Today, the countries of the region have an awareness that no previous country has, great wealth, and a margin of time. But everyone knows, even if they don't say it, that it is time to prepare for a time when the American empire shrinks and introduces itself.


The Tweet That Says It All


On  April 13, 2026, the day we started this article, Trump wrote on Truth Social in his usual capital letters that he would be blockading the Strait of Hormuz. On the same day, Britain and France announced that they would not participate in the blockade.

Also on the same day, the price of gasoline at Washington stations soared above $4 a gallon, with the speaker of Iran's parliament mocking Trump and posting a photo of fuel prices near the White House and writing:  "Enjoy the current prices. With the so-called blockade, you will miss $4."


We conclude with the scene we started with because it says a lot. The decisive American decision, written in large letters, is met with strong Arab rejection, with open Iranian ridicule, with European objection, and markets that rise and then fluctuate because they no longer know whether the tweet is a military matter or a negotiating maneuver.

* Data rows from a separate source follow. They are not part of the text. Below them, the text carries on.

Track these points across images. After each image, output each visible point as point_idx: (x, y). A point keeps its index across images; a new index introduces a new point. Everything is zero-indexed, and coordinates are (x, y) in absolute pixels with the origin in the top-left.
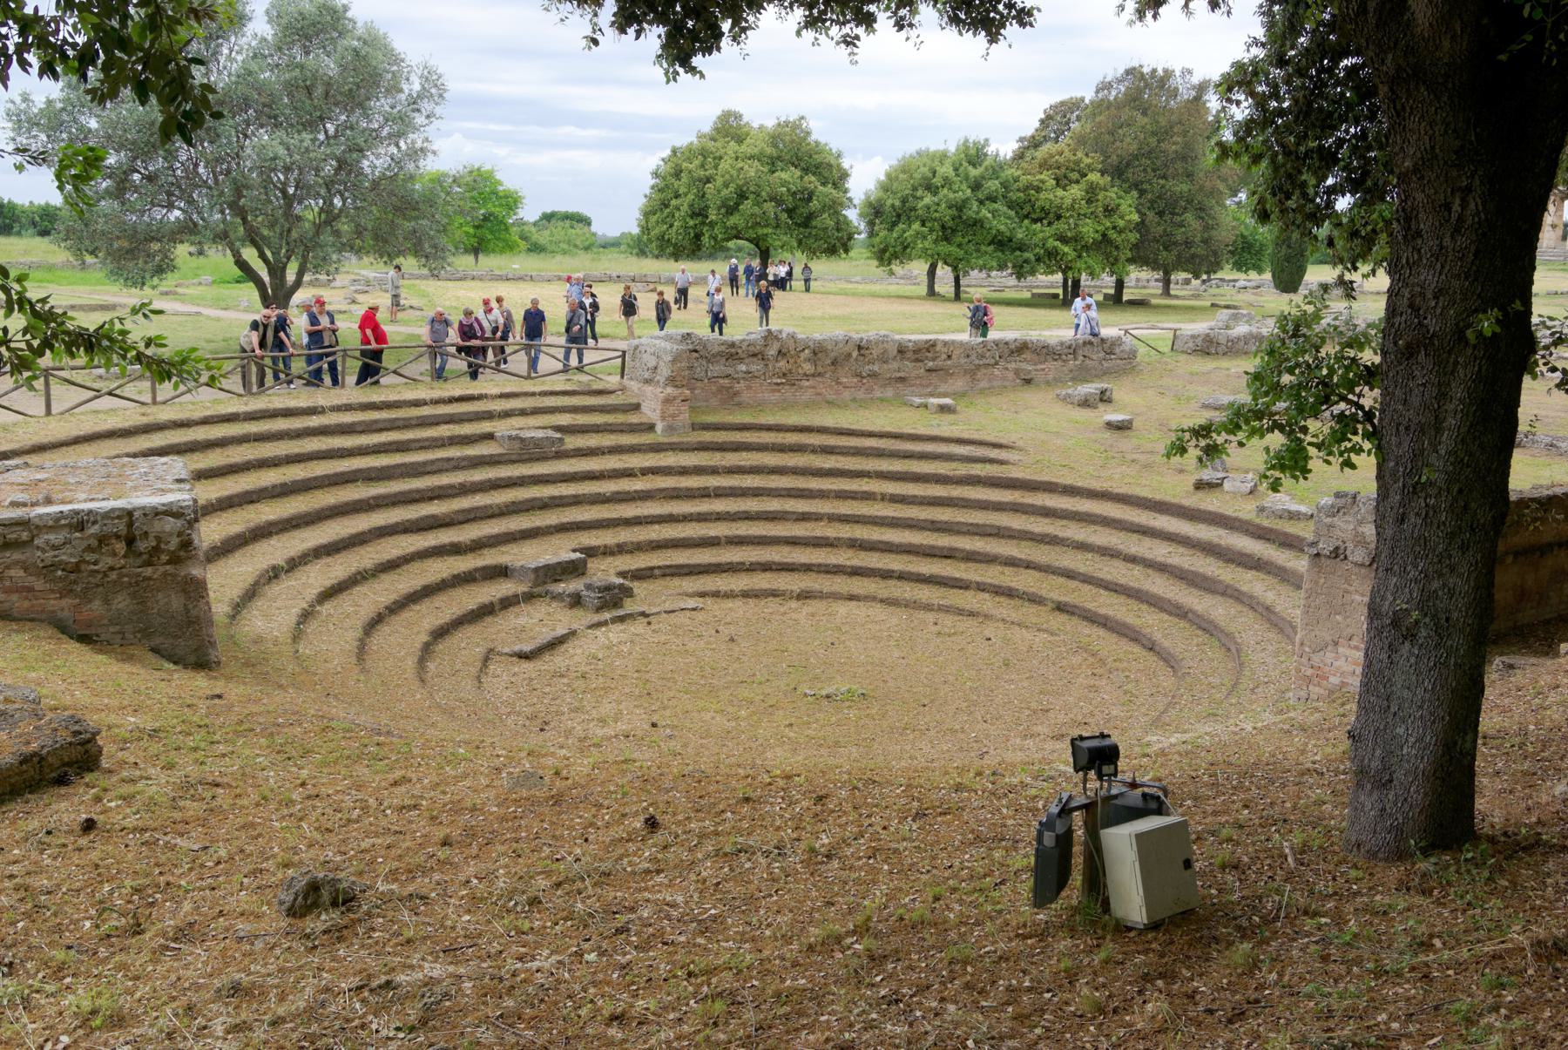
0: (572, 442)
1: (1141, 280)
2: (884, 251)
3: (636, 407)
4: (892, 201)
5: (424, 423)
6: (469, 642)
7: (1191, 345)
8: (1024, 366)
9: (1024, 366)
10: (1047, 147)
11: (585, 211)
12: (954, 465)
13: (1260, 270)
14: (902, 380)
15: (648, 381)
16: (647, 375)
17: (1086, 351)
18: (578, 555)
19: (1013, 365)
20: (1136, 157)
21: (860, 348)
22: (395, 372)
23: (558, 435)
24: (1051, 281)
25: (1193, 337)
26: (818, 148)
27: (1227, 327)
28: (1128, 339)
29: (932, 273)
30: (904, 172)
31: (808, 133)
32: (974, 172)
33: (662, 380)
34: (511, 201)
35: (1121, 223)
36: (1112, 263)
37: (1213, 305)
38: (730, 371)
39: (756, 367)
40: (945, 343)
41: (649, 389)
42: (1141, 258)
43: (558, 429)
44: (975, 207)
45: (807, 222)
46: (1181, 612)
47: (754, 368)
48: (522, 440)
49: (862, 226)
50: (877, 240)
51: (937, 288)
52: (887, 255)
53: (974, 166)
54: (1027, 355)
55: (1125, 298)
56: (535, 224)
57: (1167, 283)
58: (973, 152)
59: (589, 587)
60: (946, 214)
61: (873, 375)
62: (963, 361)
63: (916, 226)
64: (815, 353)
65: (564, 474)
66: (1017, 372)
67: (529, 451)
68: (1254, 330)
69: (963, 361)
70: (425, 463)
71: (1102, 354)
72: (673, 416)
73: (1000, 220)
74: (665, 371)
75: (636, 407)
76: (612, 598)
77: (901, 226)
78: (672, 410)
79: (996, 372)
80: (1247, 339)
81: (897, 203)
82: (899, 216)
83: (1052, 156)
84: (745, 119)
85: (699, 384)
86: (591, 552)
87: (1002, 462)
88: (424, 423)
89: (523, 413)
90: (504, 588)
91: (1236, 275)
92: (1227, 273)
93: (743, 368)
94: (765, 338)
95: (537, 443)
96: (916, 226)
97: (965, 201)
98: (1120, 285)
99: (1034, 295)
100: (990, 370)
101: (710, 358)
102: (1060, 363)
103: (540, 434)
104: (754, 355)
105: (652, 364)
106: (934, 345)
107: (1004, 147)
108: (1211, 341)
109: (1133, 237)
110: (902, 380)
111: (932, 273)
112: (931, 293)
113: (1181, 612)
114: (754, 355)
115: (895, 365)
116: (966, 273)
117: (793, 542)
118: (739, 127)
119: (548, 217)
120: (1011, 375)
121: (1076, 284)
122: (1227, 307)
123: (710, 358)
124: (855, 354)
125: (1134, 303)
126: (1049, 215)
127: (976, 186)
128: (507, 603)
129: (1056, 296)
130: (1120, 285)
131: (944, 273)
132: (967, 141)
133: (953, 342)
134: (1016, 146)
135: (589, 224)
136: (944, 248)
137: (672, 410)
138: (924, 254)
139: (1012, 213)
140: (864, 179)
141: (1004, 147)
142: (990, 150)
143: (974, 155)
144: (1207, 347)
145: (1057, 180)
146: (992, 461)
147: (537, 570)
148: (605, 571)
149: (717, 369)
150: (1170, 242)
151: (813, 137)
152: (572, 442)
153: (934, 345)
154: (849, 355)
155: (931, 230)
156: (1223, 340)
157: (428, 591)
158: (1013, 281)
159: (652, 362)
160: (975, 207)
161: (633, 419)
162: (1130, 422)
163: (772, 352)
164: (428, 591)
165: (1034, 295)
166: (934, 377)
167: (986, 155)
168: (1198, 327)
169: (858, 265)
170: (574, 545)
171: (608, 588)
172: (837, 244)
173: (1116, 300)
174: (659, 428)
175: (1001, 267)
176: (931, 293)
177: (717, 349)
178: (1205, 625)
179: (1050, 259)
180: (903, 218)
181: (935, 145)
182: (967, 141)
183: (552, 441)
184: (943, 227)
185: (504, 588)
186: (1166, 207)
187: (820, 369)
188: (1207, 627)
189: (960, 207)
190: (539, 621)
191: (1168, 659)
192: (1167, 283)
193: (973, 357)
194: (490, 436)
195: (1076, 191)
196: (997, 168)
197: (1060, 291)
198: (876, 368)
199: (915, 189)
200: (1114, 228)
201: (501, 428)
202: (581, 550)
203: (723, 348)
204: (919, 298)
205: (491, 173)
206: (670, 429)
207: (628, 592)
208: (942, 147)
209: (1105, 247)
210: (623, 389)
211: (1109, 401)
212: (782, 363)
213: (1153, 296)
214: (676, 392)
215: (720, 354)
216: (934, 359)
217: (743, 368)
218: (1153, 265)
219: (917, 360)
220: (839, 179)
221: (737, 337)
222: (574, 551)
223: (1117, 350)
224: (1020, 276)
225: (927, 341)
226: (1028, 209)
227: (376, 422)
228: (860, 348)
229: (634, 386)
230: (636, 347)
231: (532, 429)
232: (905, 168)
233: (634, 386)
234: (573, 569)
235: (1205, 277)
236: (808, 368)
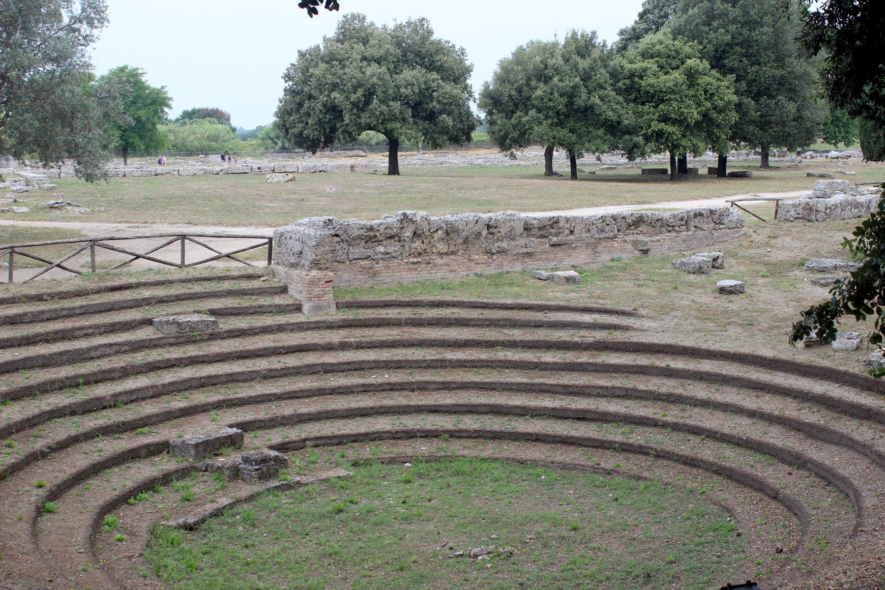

A tweet from the Oval Office has become more concerned about America's allies than its adversaries, and this is in addition to the fact that any budget figure has become one of the indicators that something has changed in America's relationship with the world.

 

Virtual simulation images of the US blockade of the Strait of Hormuz (Al-Jazeera – Generated by Artificial Intelligence)

Ibn Khaldun argued that civilizations do not descend primarily for moral reasons, but because the conditions that produced discipline and cohesion fade once success is achieved. America today stands on the line between trying to reform and sliding into what Ibn Khaldun called the "stage of the pyramid", the stage of extravagance, waste, and the chronic disease of the state.

But at this moment, too, there is something like opportunity. Our region sits on the world's largest energy reserves, controls straits through which the artery of the international economy passes, and owns sovereign funds that are one of the largest on earth, located at the crossroads of three continents.  

The geographical and economic weight exists, and it is expected to be complemented by a parallel strategic vision.


America's shrinkage, with all its risks, opens up a space that never existed before to build a real regional center of gravity that is based on transforming geography, energy, and wealth into a great political and institutional power.

Byzantium did not survive with money alone, nor with walls alone, it survived because it built an integrated system of a productive economy, a restructured army, diplomacy based on intelligence and a perception of strengths, and an inclusive identity that binds citizens to the state.


A tweet from the Oval Office has stopped navigation in the world's most important waterway. But it shouldn't stop us from thinking about our future, the future of the region and its countries that have what they can survive for 1,000 years, even if the empire shrinks, even if it falls.